Here,${}_{19}{}^{40}K$ is the potassium-40 nucleus,${}_Z{}^{N}X$ is the daughter nucleus,$e^{+}$ is the electron,$V_e$ is the electron neutrino and Q is the released kinetic energy.

As the ${\beta }^{+}$proton decay has been transformed into Neutron by releasing ${\beta }^{+}$particle, it shows that the daughter nucleus may have the same mass number as the parent nucleus and also atomic number for about smaller than the nucleus that is parent nucleus. The daughter nucleus’ atomic number can be obtained by subtracting 1 from potassium’s atomic number. Hence, the daughter nucleus decays into Argon-40.

${}_{19}{}^{40}K{\to }_{18}^{40}Ar+e^{+}+V_e+Q$

As the${\beta }^{-}$ decay is observed into the potassium-40 nucleus, then the daughter nucleus will decay into the helium atom.

${}_{19}{}^{40}K{\to }_Z^{N}X+e^{-}+{\overline{V}}_e+Q$

Here,${\overline{v}}_e$ is electron antineutrino.

As the ${\beta }^{-}$proton decay has been transformed into Neutron by releasing ${\beta }^{-}$particle, it shows that the daughter nucleus may have the same mass number as the parent nucleus and also atomic number for about smaller than the nucleus that is parent nucleus. The daughter nucleus’ atomic number can be obtained by adding from potassium’s atomic number. Hence, the daughter nucleus decays into Calcium-40.

${}_{19}{}^{40}K{\to }_Z^{N}Ca+e^{-}+{\overline{V}}_e+Q$

Thus, the daughter nuclei for both decays are Argon-40 and Calcium-40 nucleus.

The Nucleus mainly tends to lower the binding energy with the help of releasing particles by radioactive decay process. In the formula of semiempirical binding energy, the asymmetry term is $-c_4.\frac{{\left(N-Z\right)}^2}{A}$which significantly decreases the nucleus’ binding energy by decreasing the atomic number.

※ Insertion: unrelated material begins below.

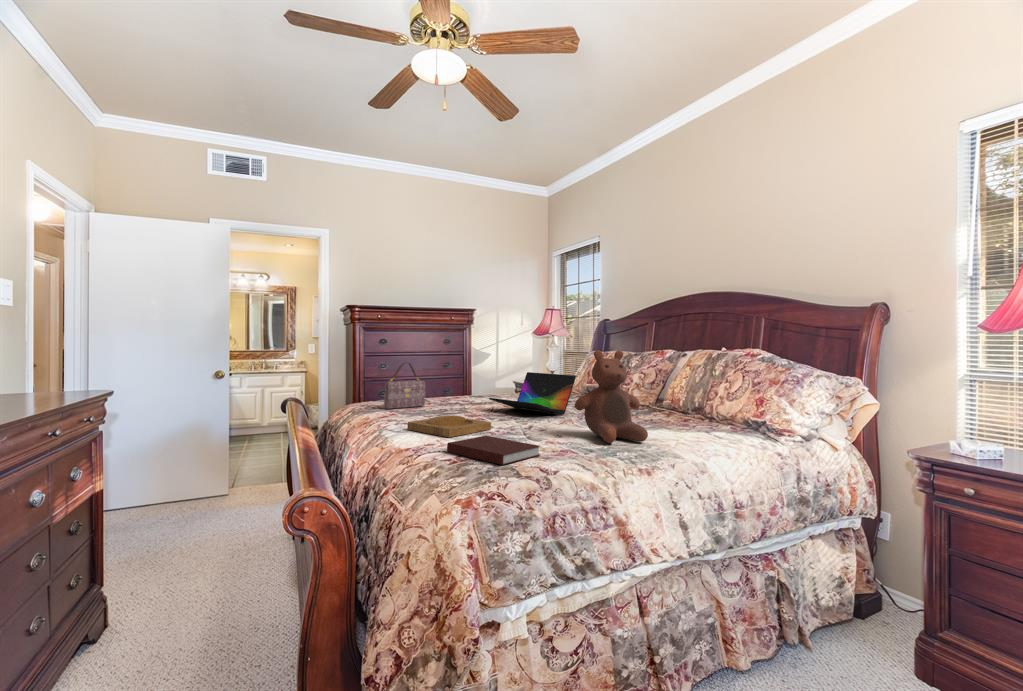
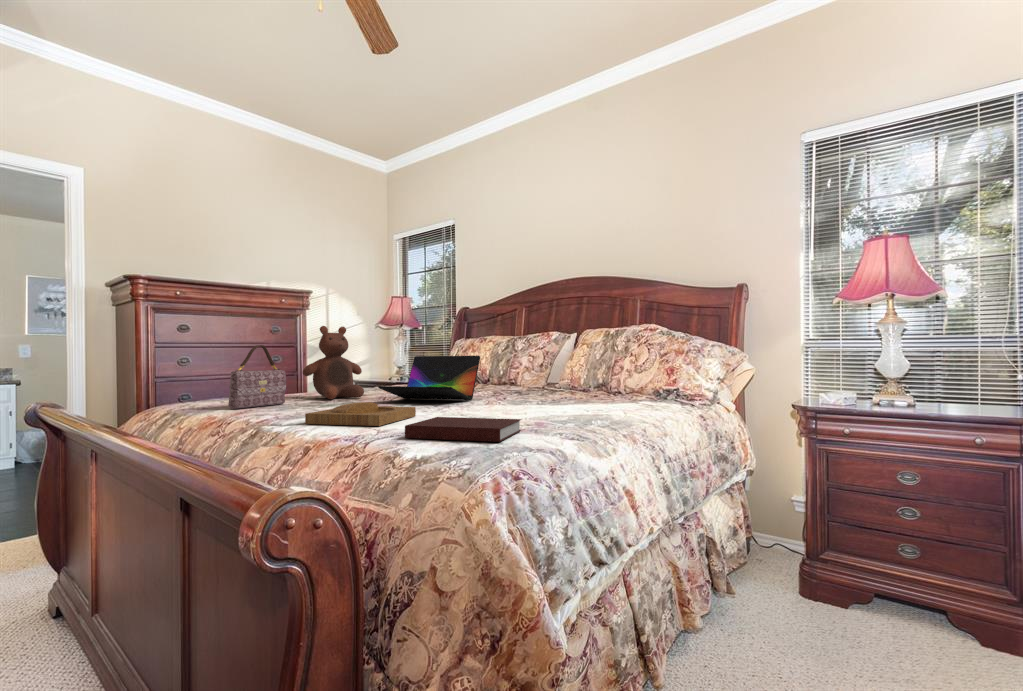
stuffed bear: present [575,350,648,443] -> present [303,326,364,399]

Thus, the asymmetry term that would argue only for${\beta }^{-}$ decay.

The Nucleus mainly tends to lower the binding energy with the help of releasing particles by radioactive decay process. In the${\beta }^{+}$ decay process, the neutron is mainly transformed into the proton by releasing positron which shows that the proton number decreases. In the formula of semiempirical binding energy, the coulomb term is$-c_3.\frac{Z\left(Z-1\right)}{A^{1/3}}$ which significantly decreases the nucleus’ binding energy by increasing the atomic number.

Thus, the coulomb term that would argue only for${\beta }^{+}$ decay.

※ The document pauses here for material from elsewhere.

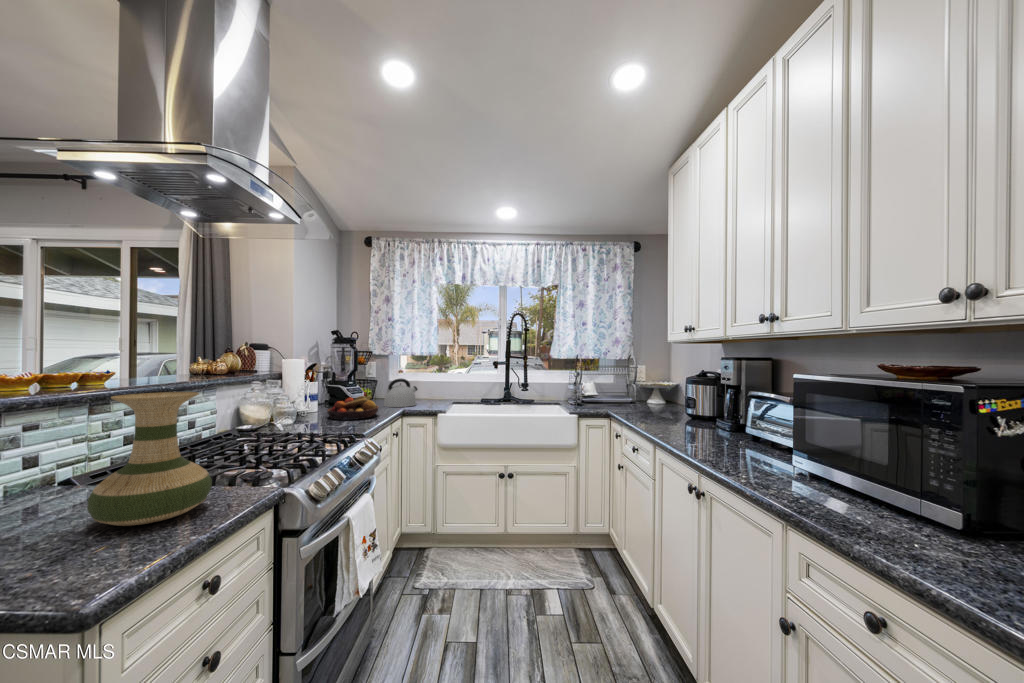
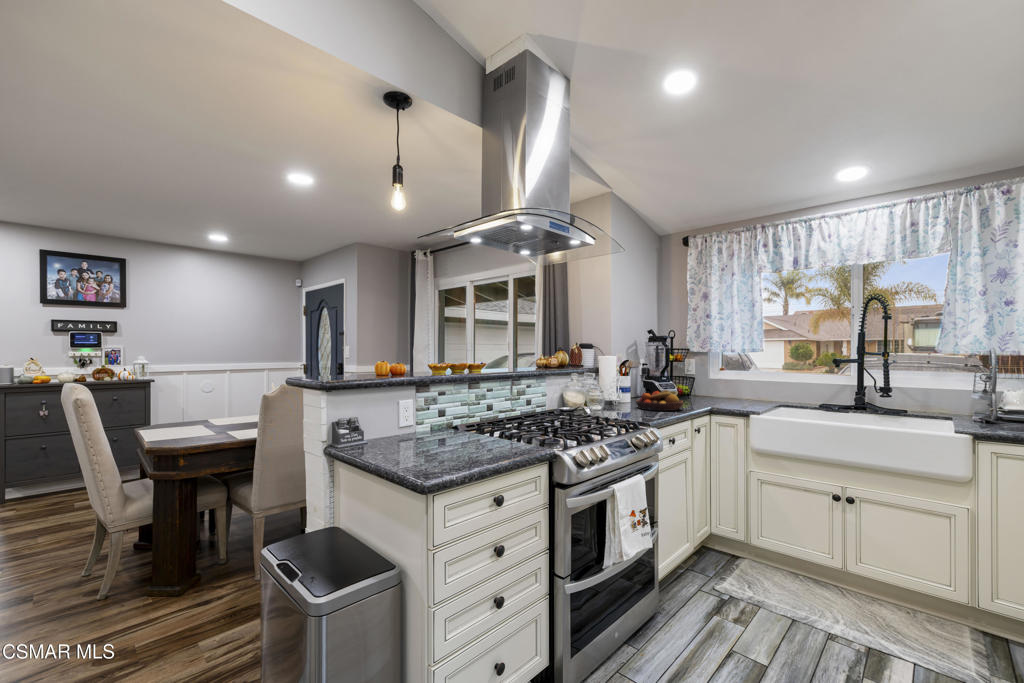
kettle: present [384,378,417,407] -> none [697,378,735,407]
vase: present [87,392,212,526] -> none [475,365,529,438]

The nucleus mainly goes into radioactive decay for producing a nucleus’ stable configuration. In ${\beta }^{+}\mathrm{and}{\beta }^{-}$, the proton and the neutron’s decay number are changed. Inside a stable nucleus, the neutron and the proton number get equal to a magic number. That shows that a nucleus changes until it has a magic neutron and proton number.

Thus, the magic number argue for either ${\beta }^{+}\mathrm{and}{\beta }^{-}$decay.